Postscript (24/03/22): Sunak’s Spring Statement shows that Sunak has not given up hope of soon replacing Johnson as Prime Minister. He announced a set of measures that did little to tackle the cost of living crisis most people face, did little to help the economy, but was designed to appeal to a majority of Conservative MPs that Sunak needs to become Prime Minister. So what does his package tell us about the average Tory MP?
First, their ideology has not progressed much from Thatcherism. They want tax cuts and a smaller state, and Sunak used the cost of living crisis to give them both. With government spending plans already fixed in nominal terms, higher inflation produced a squeeze on spending but higher taxes, and Sunak used that additional revenue to produce some modest tax cuts. This ideology is completely unsuited to the times, as both Johnson and Sunak had acknowledged by raising health spending and taxes by far more in the Autumn, but it remains what Conservative MPs are comfortable with. Neoliberalism may be dying, but it lives on in the minds of many Conservative MPs.
Second, most Conservative MPs still regard tackling climate change as ‘green crap’ that they have to make a token of supporting but will not let get in the way of their ideology or electoral fortunes. So we had some VAT relief for insulation and heat pumps (the token), but there was no windfall tax on energy companies (see above) but instead a cut in fuel duty to encourage more car use. The words net zero did not appear in his speech, perhaps because it didn’t occur to Sunak that it should, but more likely because he wants to have those MPs that want to scrap the net zero commitment on board.
Third, Conservative MPs are landlords rather than tenants, so he promised to cut income tax rates before the election while at the same time putting up national insurance contributions. This is almost giving with one hand while taking with the other, except that national insurance contributions are not paid by anyone who gets their income from sources other than working, like landlords or that favorite Tory voting group, pensioners. A sure way of appealing to Conservative MPs is to appeal to their pockets. Overall, if we combine this statement with decisions taken last Autumn, the Chancellor is not helping working people deal with the cost of living crisis, but making that crisis much worse, as this OBR chart shows. The average wage is expected to fall by 1% before tax compared to last year, but by 3% after tax by next year as Sunak’s tax rises take hold.
The UK’s cost of living crisis is in large part the Chancellor’s choice as he puts deficit targets above the needs of working people.

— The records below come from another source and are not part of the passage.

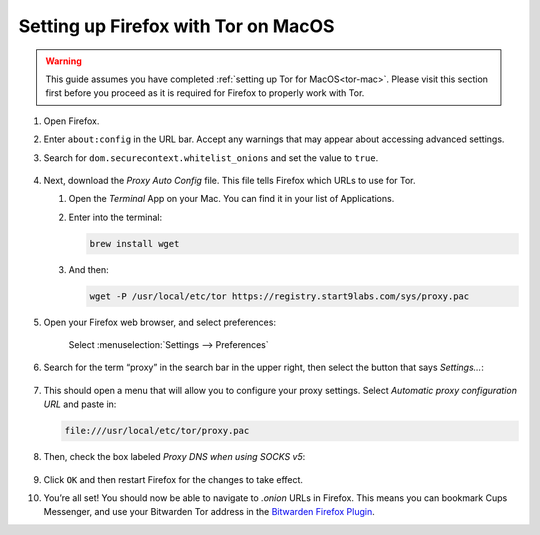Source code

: .. _firefox-tor-mac:

************************************
Setting up Firefox with Tor on MacOS
************************************

.. warning::
  This guide assumes you have completed :ref:`setting up Tor for MacOS<tor-mac>`. Please visit this section first before you proceed as it is required for Firefox to properly work with Tor.

#. Open Firefox.

#. Enter ``about:config`` in the URL bar. Accept any warnings that may appear about accessing advanced settings.

#. Search for ``dom.securecontext.whitelist_onions`` and set the value to ``true``.

   .. figure:: /_static/images/tor/firefox_whitelist.png
    :width: 80%
    :alt: Firefox whitelist onions screenshot

#. Next, download the `Proxy Auto Config` file. This file tells Firefox which URLs to use for Tor.
  
   #. Open the `Terminal` App on your Mac. You can find it in your list of Applications.

   #. Enter into the terminal:

      .. code-block::

       brew install wget

   #. And then:

      .. code-block::

       wget -P /usr/local/etc/tor https://registry.start9labs.com/sys/proxy.pac

#. Open your Firefox web browser, and select preferences:

   .. figure:: /_static/images/tor/firefox_preferences.png
    :width: 80%
    :alt: Firefox preferences screenshot

    Select :menuselection:`Settings --> Preferences`

#. Search for the term “proxy” in the search bar in the upper right, then select the button that says `Settings…`:

   .. figure:: /_static/images/tor/firefox_search.png
    :width: 80%
    :alt: Firefox search screenshot

#. This should open a menu that will allow you to configure your proxy settings. Select `Automatic proxy configuration URL` and paste in:

   .. code-block::

    file:///usr/local/etc/tor/proxy.pac

#. Then, check the box labeled `Proxy DNS when using SOCKS v5`:

   .. figure:: /_static/images/tor/firefox_proxy.png
    :width: 80%
    :alt: Firefox proxy settings screenshot

#. Click ``OK`` and then restart Firefox for the changes to take effect.

#. You’re all set! You should now be able to navigate to `.onion` URLs in Firefox. This means you can bookmark Cups Messenger, and use your Bitwarden Tor address in the `Bitwarden Firefox Plugin <https://addons.mozilla.org/en-US/firefox/addon/bitwarden-password-manager/>`_.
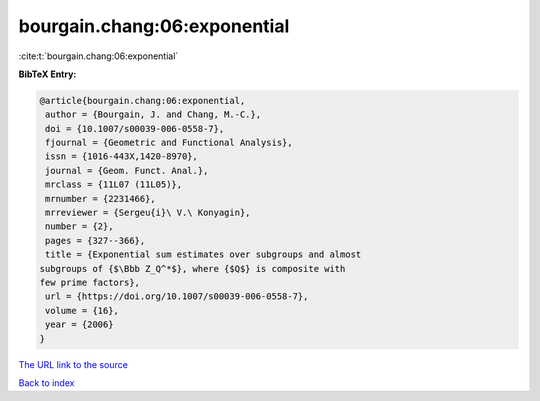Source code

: bourgain.chang:06:exponential
=============================

:cite:t:`bourgain.chang:06:exponential`

**BibTeX Entry:**

.. code-block:: bibtex

   @article{bourgain.chang:06:exponential,
    author = {Bourgain, J. and Chang, M.-C.},
    doi = {10.1007/s00039-006-0558-7},
    fjournal = {Geometric and Functional Analysis},
    issn = {1016-443X,1420-8970},
    journal = {Geom. Funct. Anal.},
    mrclass = {11L07 (11L05)},
    mrnumber = {2231466},
    mrreviewer = {Sergeu{i}\ V.\ Konyagin},
    number = {2},
    pages = {327--366},
    title = {Exponential sum estimates over subgroups and almost
   subgroups of {$\Bbb Z_Q^*$}, where {$Q$} is composite with
   few prime factors},
    url = {https://doi.org/10.1007/s00039-006-0558-7},
    volume = {16},
    year = {2006}
   }

`The URL link to the source <ttps://doi.org/10.1007/s00039-006-0558-7}>`__


`Back to index <../By-Cite-Keys.html>`__
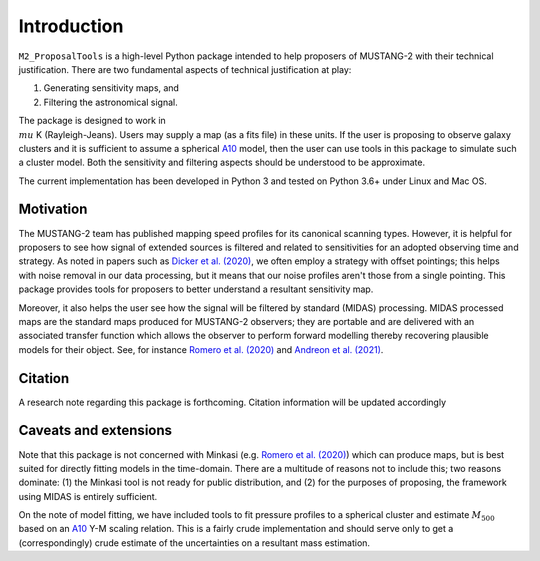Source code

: Introduction
============

``M2_ProposalTools`` is a high-level Python package intended to help proposers of MUSTANG-2 with their technical justification.
There are two fundamental aspects of technical justification at play:

#. Generating sensitivity maps, and
#. Filtering the astronomical signal.

The package is designed to work in :math:`\\mu` K (Rayleigh-Jeans). Users may supply a map (as a fits file) in these units.
If the user is proposing to observe galaxy clusters and it is sufficient to assume a spherical `A10 <https://ui.adsabs.harvard.edu/abs/2010A%26A...517A..92A/abstract>`_ model, then the user can
use tools in this package to simulate such a cluster model. Both the sensitivity and filtering aspects should be understood to be approximate.

The current implementation has been developed in Python 3 and tested on Python 3.6+ under Linux and Mac OS.

Motivation
**********

The MUSTANG-2 team has published mapping speed profiles for its canonical scanning types. However, it is helpful for proposers
to see how signal of extended sources is filtered and related to sensitivities for an adopted observing time and strategy. As noted
in papers such as `Dicker et al. (2020) <https://ui.adsabs.harvard.edu/abs/2020ApJ...902..144D/abstract>`_, we often employ a
strategy with offset pointings; this helps with noise removal in our data processing, but it means that our noise profiles aren't
those from a single pointing. This package provides tools for proposers to better understand a resultant sensitivity map.

Moreover, it also helps the user see how the signal will be filtered by standard (MIDAS) processing. MIDAS processed maps are the standard maps produced for MUSTANG-2 observers; they are portable and are delivered with an associated transfer function which allows the observer to perform forward modelling thereby recovering plausible models for their object. See, for instance `Romero et al. (2020) <https://ui.adsabs.harvard.edu/abs/2020ApJ...891...90R/abstract>`_ and `Andreon et al. (2021) <https://ui.adsabs.harvard.edu/abs/2021MNRAS.505.5896A/abstract>`_. 

Citation
********
A research note regarding this package is forthcoming. Citation information will be updated accordingly

Caveats and extensions
**********************

Note that this package is not concerned with Minkasi (e.g. `Romero et al. (2020) <https://ui.adsabs.harvard.edu/abs/2020ApJ...891...90R/abstract>`_) which can produce maps, but is best suited for directly fitting models in the time-domain. There are a multitude of reasons not to include this; two reasons dominate: (1) the Minkasi tool is not ready for public distribution, and (2) for the purposes of proposing, the framework using MIDAS is entirely sufficient.

On the note of model fitting, we have included tools to fit pressure profiles to a spherical cluster and estimate :math:`M_{500}` based on 
an `A10 <https://ui.adsabs.harvard.edu/abs/2010A%26A...517A..92A/abstract>`_ Y-M scaling relation. This is a fairly crude implementation and should serve only to get a (correspondingly) crude estimate of the uncertainties on a resultant mass estimation.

Fourth and worst of all, your typical Conservative MP does not care one jot about the poor or disabled, and indeed is quite happy to stigmatize those on benefits if that brings electoral advantage. Whereas the Conservative party pretends to be green, it doesn’t even pretend to care about poverty. As I note above, the single most effective measure to help those who need it most to weather the cost of living crisis – to keep food on their plates and houses warm – was an increase in universal credit, but that was not part of Sunak’s plan. Indeed the whole budget was designed to help middle earners at the expense of the poor, whose in and out of work benefits will be uprated by past inflation while current inflation is more than double this. The reason for this indifference has very little to do with Sunak’s personal wealth, and rather more to do with who votes Conservative. The best way to appeal to a Conservative MP is to appeal to those likely to vote for them.

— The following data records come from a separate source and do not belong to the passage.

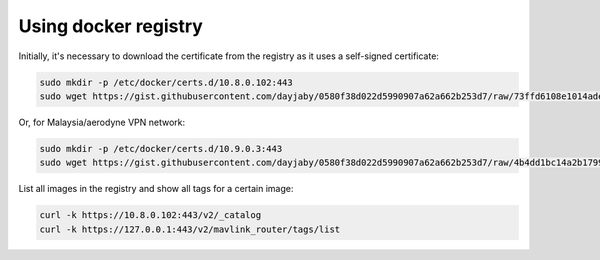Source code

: Using docker registry
=====================

Initially, it's necessary to download the certificate from the registry as it uses a self-signed certificate:

.. code-block:: sh

   sudo mkdir -p /etc/docker/certs.d/10.8.0.102:443
   sudo wget https://gist.githubusercontent.com/dayjaby/0580f38d022d5990907a62a662b253d7/raw/73ffd6108e1014ade9e7e93e71287f2889c42c24/domain.crt -O /etc/docker/certs.d/10.8.0.102\:443/ca.crt

Or, for Malaysia/aerodyne VPN network:

.. code-block:: sh

   sudo mkdir -p /etc/docker/certs.d/10.9.0.3:443
   sudo wget https://gist.githubusercontent.com/dayjaby/0580f38d022d5990907a62a662b253d7/raw/4b4dd1bc14a2b179938e0c1cab506178e8028a66/domain.crt -O /etc/docker/certs.d/10.9.0.3\:443/ca.crt
   
List all images in the registry and show all tags for a certain image:

.. code-block:: sh

   curl -k https://10.8.0.102:443/v2/_catalog
   curl -k https://127.0.0.1:443/v2/mavlink_router/tags/list
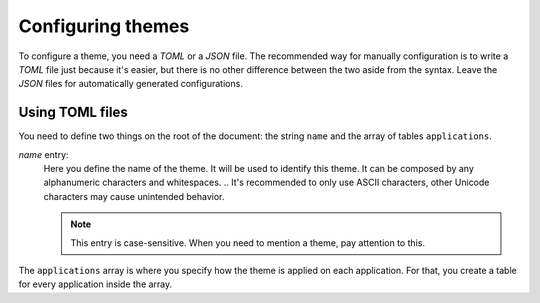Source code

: .. _configuration_themes_start:

Configuring themes
==================

To configure a theme, you need a `TOML` or a `JSON` file. The recommended way for manually configuration
is to write a `TOML` file just because it's easier, but there is no other difference between the two aside
from the syntax. Leave the `JSON` files for automatically generated configurations.

Using TOML files
----------------

You need to define two things on the root of the document: the string ``name`` and the array of
tables ``applications``.

`name` entry:
    Here you define the name of the theme. It will be used to identify this theme.
    It can be composed by any alphanumeric characters and whitespaces. 
    .. It's recommended to only use ASCII characters, other Unicode characters may cause unintended behavior.

    .. note:: 
        This entry is case-sensitive. When you need to mention a theme, pay attention to this.

The ``applications`` array is where you specify how the theme is applied on each application. For that,
you create a table for every application inside the array. 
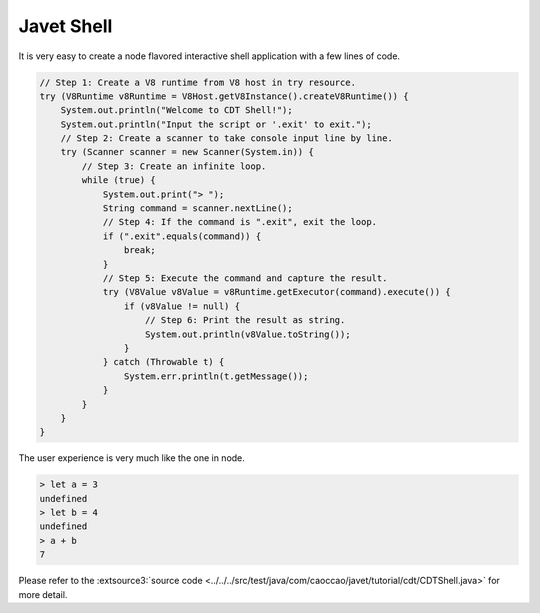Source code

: ===========
Javet Shell
===========

It is very easy to create a node flavored interactive shell application with a few lines of code.

.. code-block:: java

    // Step 1: Create a V8 runtime from V8 host in try resource.
    try (V8Runtime v8Runtime = V8Host.getV8Instance().createV8Runtime()) {
        System.out.println("Welcome to CDT Shell!");
        System.out.println("Input the script or '.exit' to exit.");
        // Step 2: Create a scanner to take console input line by line.
        try (Scanner scanner = new Scanner(System.in)) {
            // Step 3: Create an infinite loop.
            while (true) {
                System.out.print("> ");
                String command = scanner.nextLine();
                // Step 4: If the command is ".exit", exit the loop.
                if (".exit".equals(command)) {
                    break;
                }
                // Step 5: Execute the command and capture the result.
                try (V8Value v8Value = v8Runtime.getExecutor(command).execute()) {
                    if (v8Value != null) {
                        // Step 6: Print the result as string.
                        System.out.println(v8Value.toString());
                    }
                } catch (Throwable t) {
                    System.err.println(t.getMessage());
                }
            }
        }
    }

The user experience is very much like the one in node.

.. code-block:: js

    > let a = 3
    undefined
    > let b = 4
    undefined
    > a + b
    7

Please refer to the :extsource3:`source code <../../../src/test/java/com/caoccao/javet/tutorial/cdt/CDTShell.java>` for more detail.
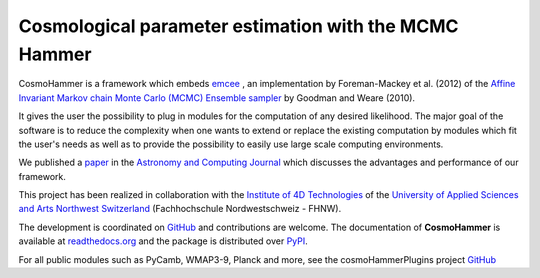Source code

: Cosmological parameter estimation with the MCMC Hammer
=======================================================

.. image:: https://badge.fury.io/py/cosmoHammer.png
    :target: http://badge.fury.io/py/cosmoHammer

.. image:: https://travis-ci.org/cosmo-ethz/CosmoHammer.png?branch=master
        :target: https://travis-ci.org/cosmo-ethz/CosmoHammer
        
.. image:: https://coveralls.io/repos/cosmo-ethz/CosmoHammer/badge.svg
  		:target: https://coveralls.io/r/cosmo-ethz/CosmoHammer

.. image:: http://img.shields.io/badge/arXiv-1212.1721-orange.svg?style=flat
        :target: http://arxiv.org/abs/1212.1721



CosmoHammer is a framework which embeds `emcee <http://arxiv.org/abs/1202.3665>`_ , an implementation by Foreman-Mackey et al. (2012) of the `Affine Invariant Markov chain Monte Carlo (MCMC) Ensemble sampler <http://msp.berkeley.edu/camcos/2010/5-1/p04.xhtml>`_ by Goodman and Weare (2010).

It gives the user the possibility to plug in modules for the computation of any desired likelihood. The major goal of the software is to reduce the complexity when one wants to extend or replace the existing computation by modules which fit the user's needs as well as to provide the possibility to easily use large scale computing environments. 

We published a `paper <http://arxiv.org/abs/1212.1721>`_ in the `Astronomy and Computing Journal <http://authors.elsevier.com/sd/article/S221313371300022X>`_ which discusses the advantages and performance of our framework.

This project has been realized in collaboration with the `Institute of 4D Technologies <http://www.fhnw.ch/engineering/i4ds/homepage?set_language=en>`_ of the `University of Applied Sciences and Arts Northwest Switzerland <http://www.fhnw.ch/homepage?set_language=en>`_ (Fachhochschule Nordwestschweiz - FHNW).

The development is coordinated on `GitHub <http://github.com/cosmo-ethz/CosmoHammer>`_ and contributions are welcome. The documentation of **CosmoHammer** is available at `readthedocs.org <http://cosmohammer.readthedocs.org/>`_ and the package is distributed over `PyPI <https://pypi.python.org/pypi/CosmoHammer>`_.

For all public modules such as PyCamb, WMAP3-9, Planck and more, see the cosmoHammerPlugins project `GitHub <https://github.com/cosmo-ethz/CosmoHammerPlugins>`_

So we got a Spring Statement that Conservative MPs can cheer, but will allow an estimated 1.3 million in the UK to fall into absolute poverty. We got a Spring Statement that, combined with earlier decisions, will make the cost of living crisis far worse for the average worker, but is good for landlords, pensioners and those with unearned income. A Spring Statement that ignores the opportunity to divert record energy company profits into helping the poor and greening the economy. A Spring Statement that reflects one man’s desire for power, and how unrepresentative and out of touch with working people most Conservative MPs are.